Sabal Palm Sanctuary

  • Education
  • Environment

Who We Are

In 2010, Gorgas Science Foundation (GSF) reached an agreement with Audubon Texas to lease and operate the Sanctuary, allowing us to reopen this incredible place to the public. GSF was established in Brownsville in 1947 by Texas Southmost College Biology Professor Barbara T. Warburton. In 1983, Mrs. Warburton along with former students and local volunteers formally incorporated GSF as a registered 501(c)3 foundation.

What We Do

For birders and nature-lovers, no visit to South Texas is complete without a stop at the Sanctuary. It is home to many native species of plants and animals that reach the northernmost limit of their Mexican range here and do not occur elsewhere in the U.S. Cradled in a bend of the Rio Grande along the U.S./Mexico border, the Sanctuary harbors one of the most beautiful and critical ecosystems of South Texas and Northern Mexico.

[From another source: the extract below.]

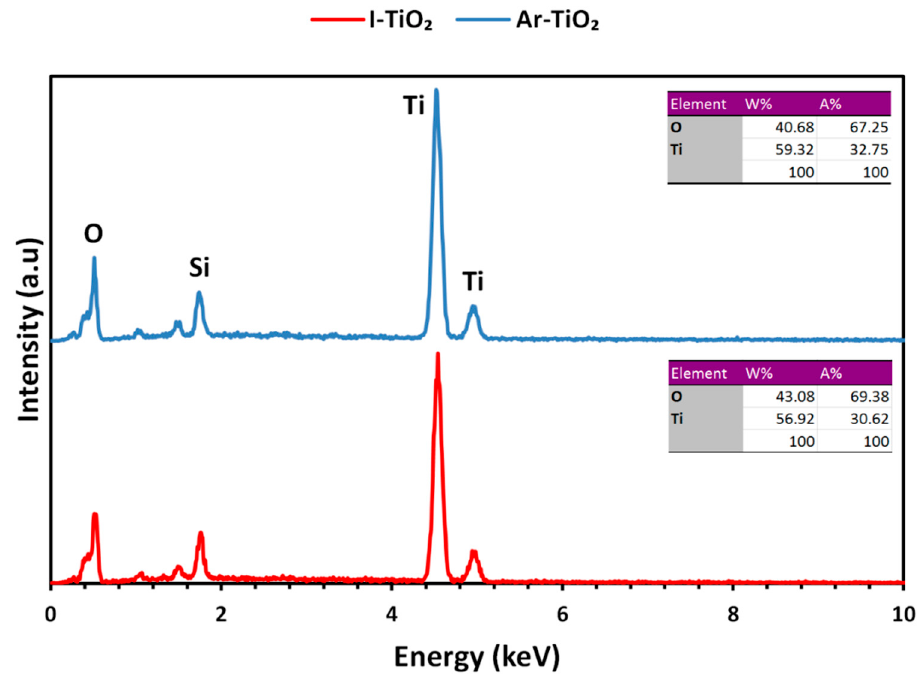
Figure 4. EDX spectrum of plasma-treated and non-treated TiO 2 nanoparticles immobilized on glass plates.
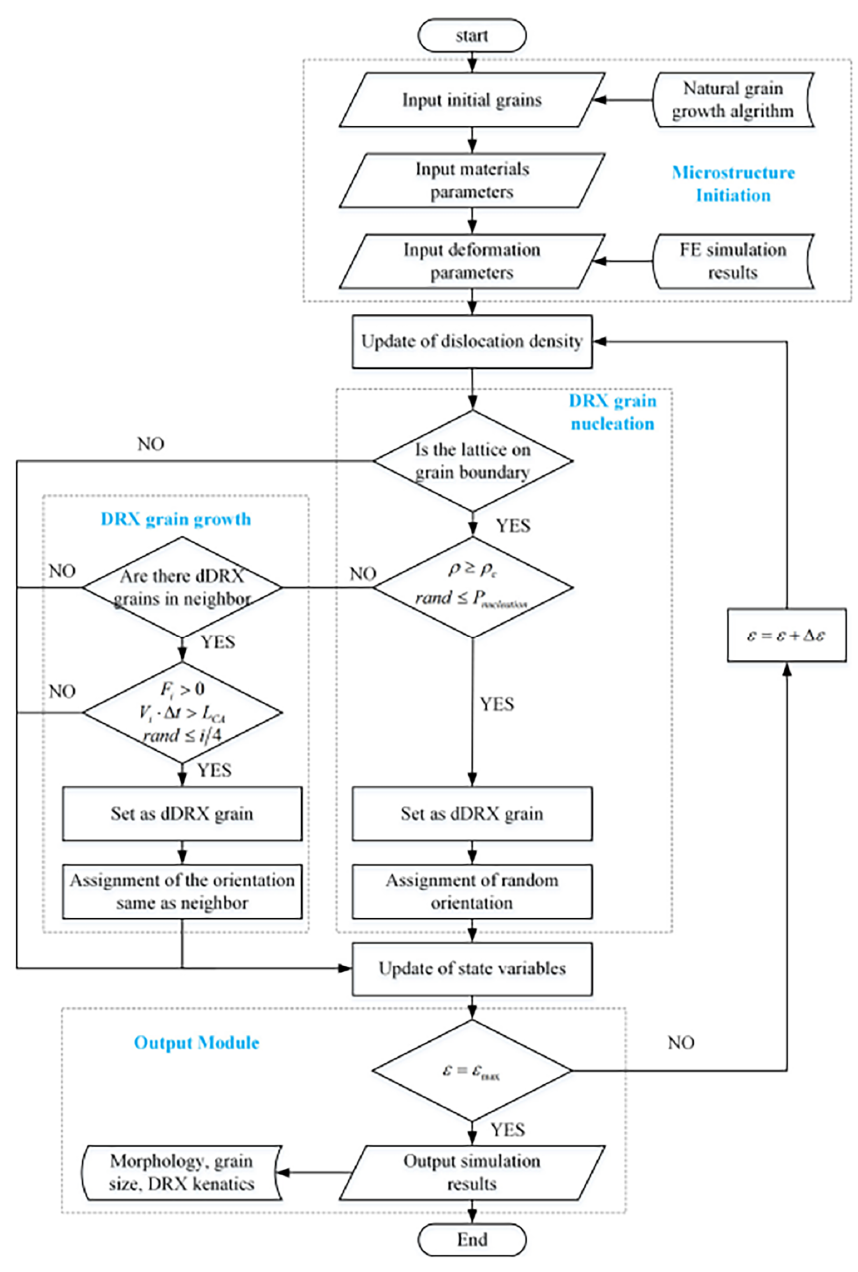
Figure 8. Flowchart of CA simulation.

Sabal Palms once grew profusely along the edge of the Rio Grande in small stands or groves extending about 80 miles upstream from the Gulf of Mexico. Today, only a small portion of that forest remains, protected on 557 acres of this Sanctuary. The Sanctuary is dedicated to instilling a shared appreciation and sense of stewardship for the natural world through hands-on nature education, citizen science and preservation of the Sanctuary.